Elon Musk maintains significant power over SpaceX due to his control of “super voting” shares. In January, SpaceX offered Musk, the founder and CEO, a compensation package comprising 1.3 billion restricted shares. However, this award is contingent upon SpaceX’s establishment of a colony on Mars with a population of one million and launching advanced data centers into space.
Despite Musk not meeting these targets, he can still vote with these unearned shares, according to SpaceX’s prospectus. Law professor Ann Lipton from the University of Colorado, Boulder, noted, “I have never heard of this.” She remarked that Musk seemingly discovered a method to bypass conventional corporate governance rules.

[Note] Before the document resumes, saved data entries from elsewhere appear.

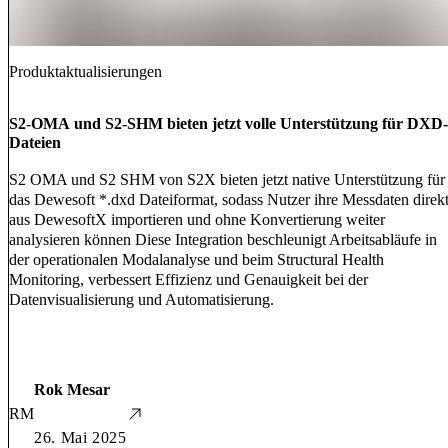
Produktaktualisierungen
S2-OMA und S2-SHM bieten jetzt volle Unterstützung für DXD-
Dateien
S2 OMA und S2 SHM von S2X bieten jetzt native Unterstützung für
das Dewesoft *.dxd Dateiformat, sodass Nutzer ihre Messdaten direk
aus DewesoftX importieren und ohne Konvertierung weiter
analysieren können Diese Integration beschleunigt Arbeitsabläufe in
der operationalen Modalanalyse und beim Structural Health
Monitoring, verbessert Effizienz und Genauigkeit bei der
Datenvisualisierung und Automatisierung.
Rok Mesar
RM
26. Mai 2025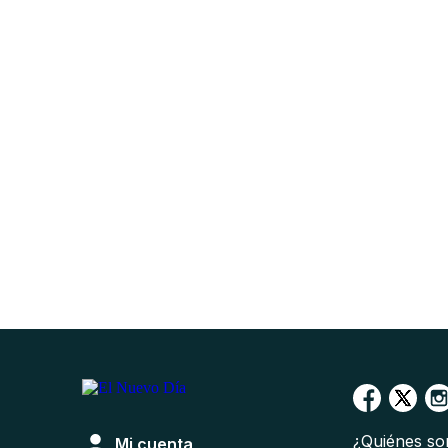
¿Quiénes s
Mi cuenta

Besides the unconventional share voting rights, SpaceX is preparing for a potentially record-breaking initial public offering (IPO). The company, which constructs rockets and manages the Starlink satellite internet service, is valued at over $1.25 trillion. This IPO, expected soon, could lead to substantial financial gains for Wall Street, Silicon Valley, and Elon Musk himself.
SpaceX’s governance strategies include not ensuring the majority of its board comprise independent directors. The company also announced that it won’t use independent board member committees to decide executive pay, a common practice in other firms. Additionally, its governing documents mandate arbitration to resolve shareholder claims under federal securities law.
Corporate governance experts believe these arrangements primarily benefit Musk. By controlling 85 percent of shareholder votes, Musk can appoint more insiders to SpaceX’s board, select those who decide his compensation, and largely shield himself from shareholder lawsuits.